2f). Previous studies have shown that systemic antagonism of the C5aR improves fracture healing after major trauma in rats [
15]. It is tempting to speculate that systemic C5aR antagonism prevents increased influx of neutrophils into the FH and thereby reduces the deleterious effect of major trauma on fracture healing.
In our
in vitro experiments, we were unable to completely block neutrophil chemotaxis towards the FH using CHIPS or CHIPSΔ1F. One possible explanation for this effect is that the concentrations of blocking antibodies were insufficient to completely block all receptors. Also, several additional neutrophil chemoattractants may be present within the FH that do not exert their effect through CXCR1/2, FPR, or C5aR. Neutrophils possess several receptors that detect chemoattractants, such as chemokines, complement components, and several other chemotactic lipids and peptides [
29]. Nineteen chemokine receptors have been identified so far, which include seven CXC receptors (CXCR1–7), ten CCR (CCR1–10), one CX
3CR (CX
3CR1), and one CR (XCR1) receptor [
30]. Neutrophils are traditionally known to express only a very limited number of chemokine receptors and mainly express CXCR1 and CXCR2 in healthy individuals [
31]. CXCR1 and CXCR2 are used by neutrophils to recognize N-terminal ELR (glutamic acid-leucine-arginine) motif-containing CXC chemokines. Human CXCR1 binds to CXCL8 (interleukin-8/IL-8) and CXCL6 (granulocyte chemotactic protein-2) [
20,
29], as well as the ECM breakdown product N-acetyl PGP [
32]. These three factors can also bind to CXCR2. However, CXCR2 is more promiscuous and binds different additional CXC chemokines, including CXCL1 (growth regulated oncogene-alpha/GRO-α), CXCL2 (GRO-β), CXCL3 (GRO-γ), CXCL5 (epithelial cell-derived neutrophil activating peptide-78/ ENA-78), and CXCL7 (neutrophil activating protein-2/GCP-2) [
29]. Our study implies that these CXCR1 and CXCR2 ligands are not relevant in migration of neutrophils towards the FH
in vitro. However, although neutrophils in healthy individuals mainly express CXCR1 and CXCR2 [
31], it has been shown that infiltrated neutrophils from patients with chronic inflammatory lung diseases and rheumatoid arthritis express additional chemokine receptors on their surface,
i.e., CCR1, CCR2, CCR3, CCR5, CXCR3, and CXCR4 [
31]. Moreover, major trauma induces the release of several neutrophil subsets into the peripheral circulation, including young banded neutrophils and hyper-segmented neutrophils, which exhibit different properties and receptor expressions compared to mature neutrophils from healthy individuals [
33]. Future studies may focus on the role of these neutrophil subsets in fracture healing and determine whether neutrophils within the FH express other chemokine receptors compared to neutrophils isolated from peripheral blood of healthy donors.

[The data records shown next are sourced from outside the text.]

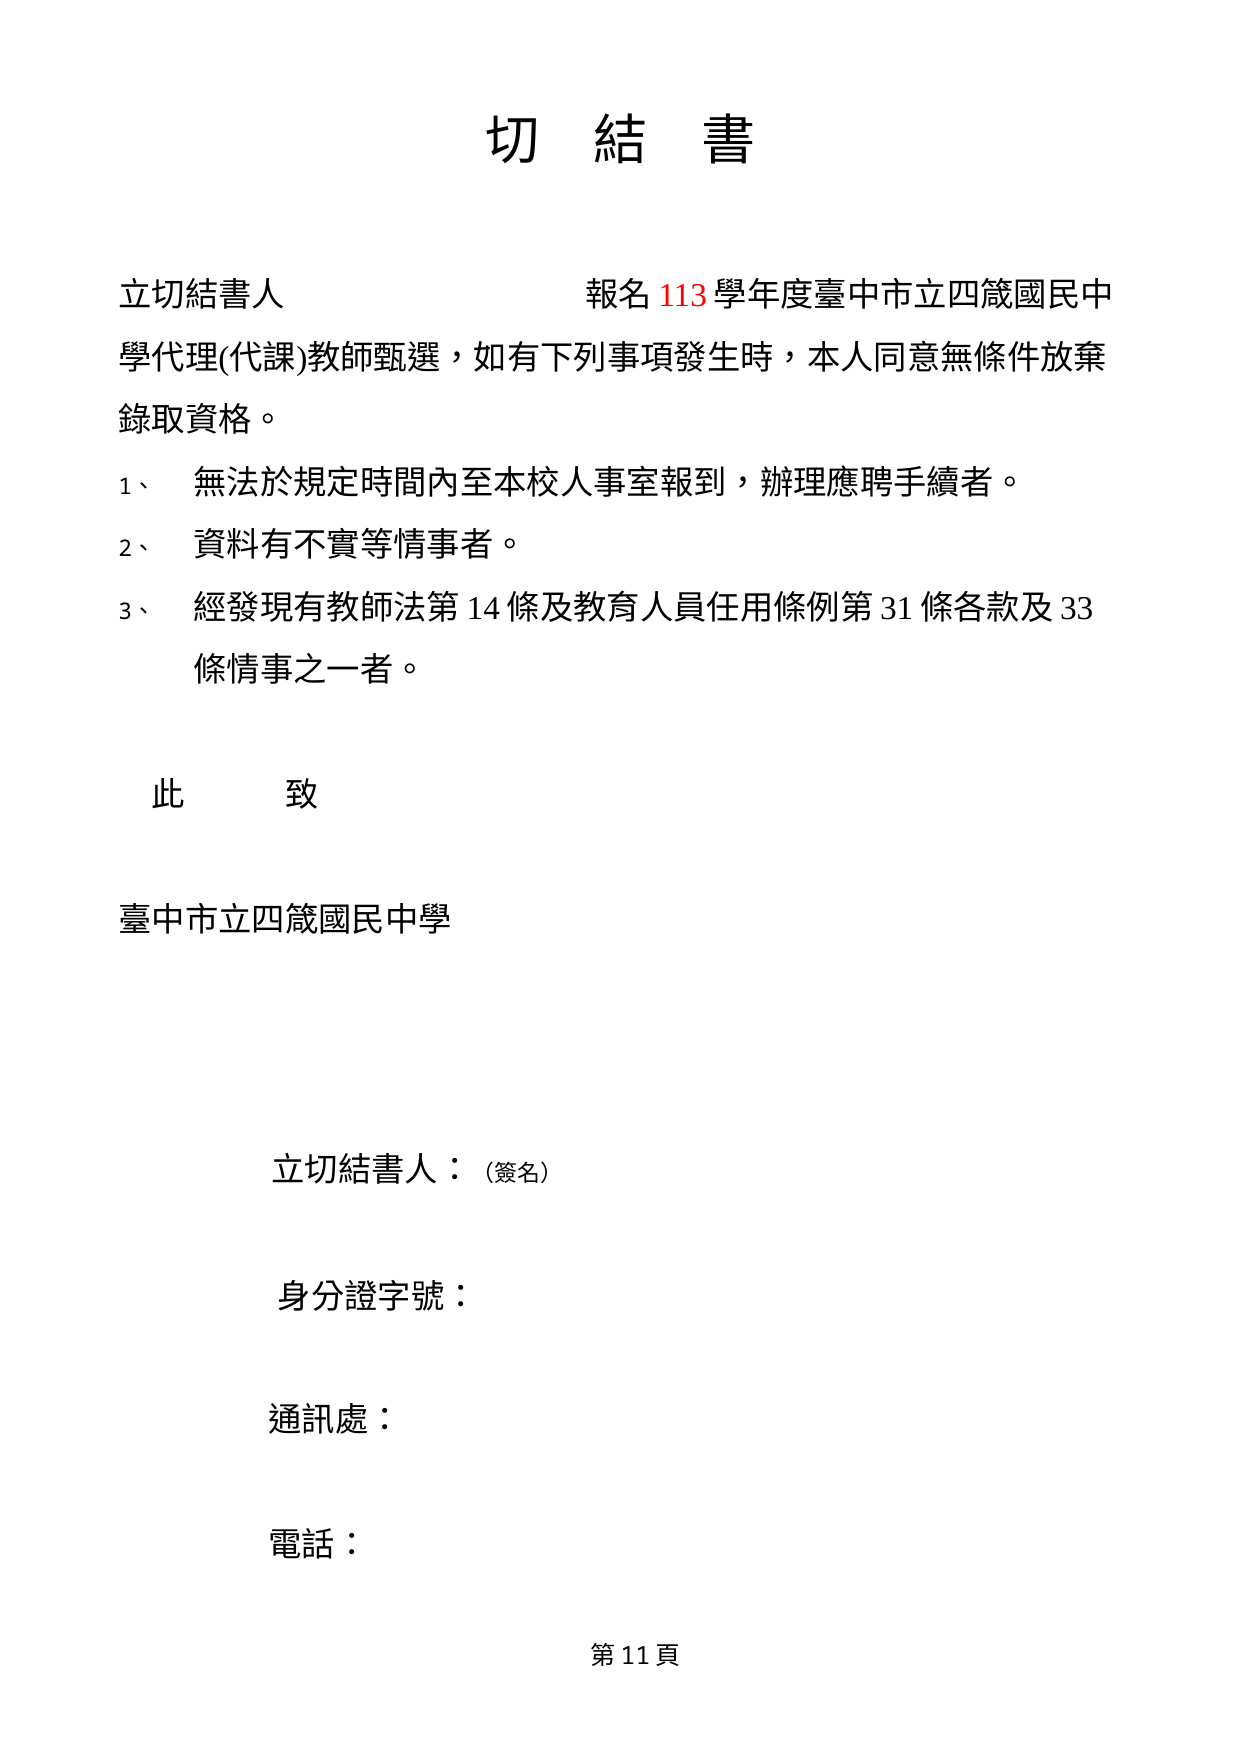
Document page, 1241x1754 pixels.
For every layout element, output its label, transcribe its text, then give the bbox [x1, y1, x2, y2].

list 經發現有教師法第14條及教育人員任用條例第31條各款及33條情事之一者。 [118, 563, 1122, 688]
text 立切結書人 報名113學年度臺中市立四箴國民中學代理(代課)教師甄選，如有下列事項發生時，本人同意無條件放棄錄取資格。 [118, 251, 1122, 438]
text 身分證字號： [118, 1251, 1122, 1313]
list 無法於規定時間內至本校人事室報到，辦理應聘手續者。 [118, 438, 1122, 501]
text 電話： [118, 1501, 1122, 1563]
text 通訊處： [118, 1376, 1122, 1438]
text 此 致 [118, 751, 1122, 813]
text 臺中市立四箴國民中學 [118, 876, 1122, 938]
text 切 結 書 [118, 63, 1122, 188]
list 資料有不實等情事者。 [118, 501, 1122, 563]
text 立切結書人：（簽名） [118, 1126, 1122, 1188]
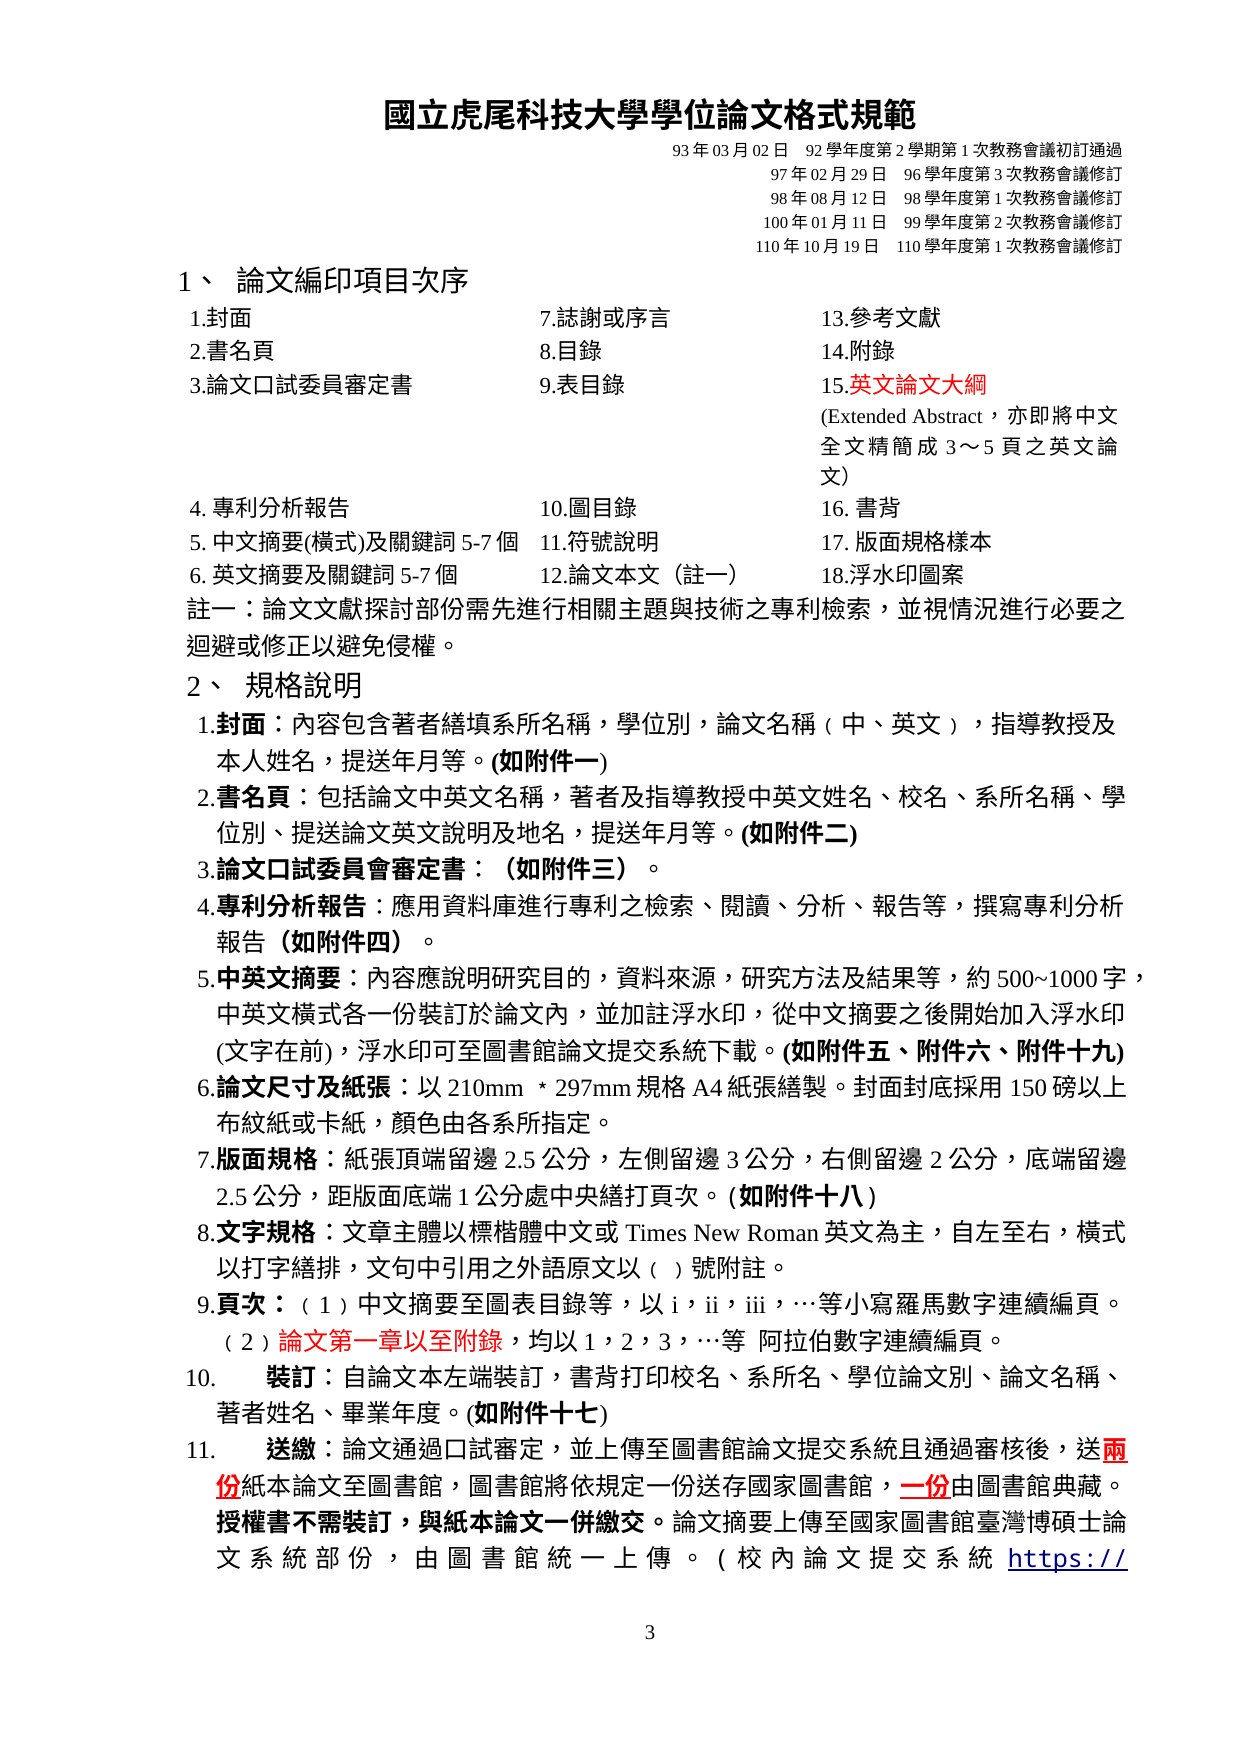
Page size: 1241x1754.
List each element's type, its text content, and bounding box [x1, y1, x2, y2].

list 中英文摘要：內容應說明研究目的，資料來源，研究方法及結果等，約500~1000字，中英文橫式各一份裝訂於論文內，並加註浮水印，從中文摘要之後開始加入浮水印(文字在前)，浮水印可至圖書館論文提交系統下載。(如附件五、附件六、附件十九) [216, 958, 1128, 1067]
table_header 13.參考文獻 [818, 300, 1122, 333]
table_cell 10.圖目錄 [536, 490, 818, 523]
table_cell 5. 中文摘要(橫式)及關鍵詞5-7個 [186, 524, 536, 557]
list 送繳：論文通過口試審定，並上傳至圖書館論文提交系統且通過審核後，送兩份紙本論文至圖書館，圖書館將依規定一份送存國家圖書館，一份由圖書館典藏。授權書不需裝訂，與紙本論文一併繳交。論文摘要上傳至國家圖書館臺灣博碩士論文系統部份，由圖書館統一上傳。(校內論文提交系統https:// [216, 1430, 1128, 1575]
text 93年03月02日 92學年度第2學期第1次教務會議初訂通過 [177, 137, 1122, 161]
list 封面：內容包含著者繕填系所名稱，學位別，論文名稱﹙中、英文﹚，指導教授及本人姓名，提送年月等。(如附件一) [216, 705, 1128, 777]
table_cell 3.論文口試委員審定書 [186, 366, 536, 490]
table_cell 6. 英文摘要及關鍵詞5-7個 [186, 557, 536, 590]
list 專利分析報告：應用資料庫進行專利之檢索、閱讀、分析、報告等，撰寫專利分析報告（如附件四）。 [216, 886, 1128, 958]
list 論文尺寸及紙張：以210mm ﹡297mm規格A4紙張繕製。封面封底採用150磅以上布紋紙或卡紙，顏色由各系所指定。 [216, 1067, 1128, 1140]
table_cell 15.英文論文大綱 (Extended Abstract，亦即將中文全文精簡成3～5頁之英文論文） [818, 366, 1122, 490]
table_cell 12.論文本文（註一） [536, 557, 818, 590]
text 國立虎尾科技大學學位論文格式規範 [177, 89, 1122, 137]
text 註一：論文文獻探討部份需先進行相關主題與技術之專利檢索，並視情況進行必要之迴避或修正以避免侵權。 [186, 590, 1128, 662]
list 論文編印項目次序 [177, 258, 1122, 300]
list 頁次：﹙1﹚中文摘要至圖表目錄等，以i，ii，iii，…等小寫羅馬數字連續編頁。﹙2﹚論文第一章以至附錄，均以1，2，3，…等 阿拉伯數字連續編頁。 [216, 1285, 1128, 1357]
table_cell 4. 專利分析報告 [186, 490, 536, 523]
table_cell 9.表目錄 [536, 366, 818, 490]
table_header 7.誌謝或序言 [536, 300, 818, 333]
text 110年10月19日 110學年度第1次教務會議修訂 [177, 233, 1122, 258]
text 97年02月29日 96學年度第3次教務會議修訂 [177, 161, 1122, 185]
table_cell 17. 版面規格樣本 [818, 524, 1122, 557]
list 裝訂：自論文本左端裝訂，書背打印校名、系所名、學位論文別、論文名稱、著者姓名、畢業年度。(如附件十七) [216, 1357, 1128, 1430]
text 100年01月11日 99學年度第2次教務會議修訂 [177, 209, 1122, 233]
text 98年08月12日 98學年度第1次教務會議修訂 [177, 185, 1122, 209]
table_cell 16. 書背 [818, 490, 1122, 523]
table_cell 8.目錄 [536, 333, 818, 366]
list 版面規格：紙張頂端留邊2.5公分，左側留邊3公分，右側留邊2公分，底端留邊2.5公分，距版面底端1公分處中央繕打頁次。(如附件十八) [216, 1140, 1128, 1212]
list 論文口試委員會審定書：（如附件三）。 [216, 850, 1128, 886]
table_cell 2.書名頁 [186, 333, 536, 366]
list 書名頁：包括論文中英文名稱，著者及指導教授中英文姓名、校名、系所名稱、學位別、提送論文英文說明及地名，提送年月等。(如附件二) [216, 777, 1128, 850]
list 規格說明 [186, 662, 1128, 705]
table_cell 14.附錄 [818, 333, 1122, 366]
table_header 1.封面 [186, 300, 536, 333]
list 文字規格：文章主體以標楷體中文或Times New Roman英文為主，自左至右，橫式以打字繕排，文句中引用之外語原文以﹙﹚號附註。 [216, 1212, 1128, 1285]
table_cell 11.符號說明 [536, 524, 818, 557]
table_cell 18.浮水印圖案 [818, 557, 1122, 590]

Another chemotactic factor for neutrophils is leukotriene B4 (LTB4), which is recognized by a high-affinity receptor (BLT1) and a low-affinity receptor (BLT2) [
34]. Animal studies have shown that LTB4 mediates neutrophil influx after experimental spinal cord injury [
35]. It is tempting to speculate that LTB4 also mediates neutrophil influx into other types of sterile tissue injury, such as bone injury. An additional chemoattractant for neutrophils is platelet-activating factor (PAF), which is a phospholipid that is bound by the PAF receptor (PAFR) [
36]. Little is known about the role of PAF in tissue injury although animal studies did show that inactivation of PAF by PAF acetylhydrolase significantly decreased neutrophil influx in a rabbit model of myocardial ischemia/reperfusion injury [
37]. Future studies should investigate to which extent the abovementioned factors are also relevant in chemotaxis of neutrophils towards the FH.
In summary, our study shows that chemotaxis of neutrophils towards the FH can be studied in vitro with Ibidi™ Chemotaxis3D μ-Slides. We found that serum from the human FH significantly induces chemotaxis, which was not affected by blocking CXCR1 and CXCR2. In contrast, CHIPS and CHIPSΔ1F, which blocks C5aR, induced a significant decrease in chemotaxis of neutrophils towards the FH. These findings may aid the development of therapies that prevent impairment of fracture healing after major trauma.